I've done more pork than anything, and I'm pretty happy with my ribs, and this is the ONLY place I don't use a thermometer, since there's so little meat to work with. Try this: 2 oz of apple or cherry, ribs rubbed with whatever you like. Arrange on the racks so they don't touch. Set the smoker for 250 and walk away. Come back in 3 hours with tin foil pieces prepared big enough to hold each slab or put a couple or 3 1/2 slabs together and wrap them up tight. Place them back in the smoker and close the door, with the temp still at 250. Leave them there for 1 1/2 hours. Take them back out of the foil and backinto the smoker, still at 250, for an additional hour.

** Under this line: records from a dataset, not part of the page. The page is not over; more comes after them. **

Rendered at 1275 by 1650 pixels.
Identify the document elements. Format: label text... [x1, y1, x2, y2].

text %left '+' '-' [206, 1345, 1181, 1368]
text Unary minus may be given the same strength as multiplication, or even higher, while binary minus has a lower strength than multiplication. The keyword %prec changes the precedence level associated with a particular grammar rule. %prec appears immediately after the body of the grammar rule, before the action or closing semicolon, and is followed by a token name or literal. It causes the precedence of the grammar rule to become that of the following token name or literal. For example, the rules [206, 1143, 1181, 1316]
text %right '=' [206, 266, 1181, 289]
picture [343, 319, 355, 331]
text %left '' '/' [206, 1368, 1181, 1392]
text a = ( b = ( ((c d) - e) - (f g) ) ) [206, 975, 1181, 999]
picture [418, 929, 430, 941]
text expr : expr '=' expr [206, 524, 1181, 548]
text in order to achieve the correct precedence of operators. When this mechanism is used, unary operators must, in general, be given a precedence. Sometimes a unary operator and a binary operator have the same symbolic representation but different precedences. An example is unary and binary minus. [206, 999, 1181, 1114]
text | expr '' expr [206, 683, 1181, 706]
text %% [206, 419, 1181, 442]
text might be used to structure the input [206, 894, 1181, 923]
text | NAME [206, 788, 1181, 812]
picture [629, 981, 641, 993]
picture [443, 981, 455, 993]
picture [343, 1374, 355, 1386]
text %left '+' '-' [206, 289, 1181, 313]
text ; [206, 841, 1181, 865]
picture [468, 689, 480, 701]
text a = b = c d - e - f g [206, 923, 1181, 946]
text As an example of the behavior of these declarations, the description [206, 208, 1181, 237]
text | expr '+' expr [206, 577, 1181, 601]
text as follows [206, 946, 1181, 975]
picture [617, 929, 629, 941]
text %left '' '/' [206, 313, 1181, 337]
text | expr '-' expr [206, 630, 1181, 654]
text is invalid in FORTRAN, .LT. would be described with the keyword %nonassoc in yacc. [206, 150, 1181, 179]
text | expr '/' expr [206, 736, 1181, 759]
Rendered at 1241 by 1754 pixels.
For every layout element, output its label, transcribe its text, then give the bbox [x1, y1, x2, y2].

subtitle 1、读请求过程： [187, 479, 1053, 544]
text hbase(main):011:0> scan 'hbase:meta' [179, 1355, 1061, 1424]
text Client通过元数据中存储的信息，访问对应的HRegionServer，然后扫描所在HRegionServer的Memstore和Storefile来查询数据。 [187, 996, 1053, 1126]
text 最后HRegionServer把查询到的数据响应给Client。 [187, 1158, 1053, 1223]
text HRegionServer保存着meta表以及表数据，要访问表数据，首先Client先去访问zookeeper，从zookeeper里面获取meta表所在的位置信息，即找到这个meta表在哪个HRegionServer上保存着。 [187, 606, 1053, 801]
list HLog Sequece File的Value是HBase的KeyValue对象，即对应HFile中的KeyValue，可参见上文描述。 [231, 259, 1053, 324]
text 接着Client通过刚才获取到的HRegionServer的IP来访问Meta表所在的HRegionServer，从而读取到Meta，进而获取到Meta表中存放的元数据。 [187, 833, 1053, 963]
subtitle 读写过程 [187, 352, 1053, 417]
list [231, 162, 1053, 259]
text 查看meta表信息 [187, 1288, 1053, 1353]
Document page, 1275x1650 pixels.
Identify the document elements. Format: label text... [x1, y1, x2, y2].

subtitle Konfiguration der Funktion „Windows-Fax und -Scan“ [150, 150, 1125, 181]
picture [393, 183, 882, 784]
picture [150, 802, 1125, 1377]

If you want to sauce them, do it in the last 30 minutes.

The foil condesnses the moisture and raises the temp, and softens the bark a little. The last hour finishes them off. I've had no complaints, and never have leftovers.

Most importantly, take advantage of the knowledge base here. Whatever you can think of smoking, somebody has tried it, and this forum is one of the best for sharing info.

Welcome aboard, and Smoke On!!

Tampasteve
02-23-2012, 02:52 PM
Welcome.....Ditto everything above. And don't hesitate to post anything. We are all learning together. And getting fatter everyday.....Love those ST's..........Steve

akern
02-25-2012, 07:55 AM
Thanks for the feedback guys. My Boston butt was a learning experience, but i made through it OK. I did need to calibrate my temperature knob but no big deal there, Smokin Tex was real helpful. Smoked turkey breast is my next smoke ill keep a log and post the results.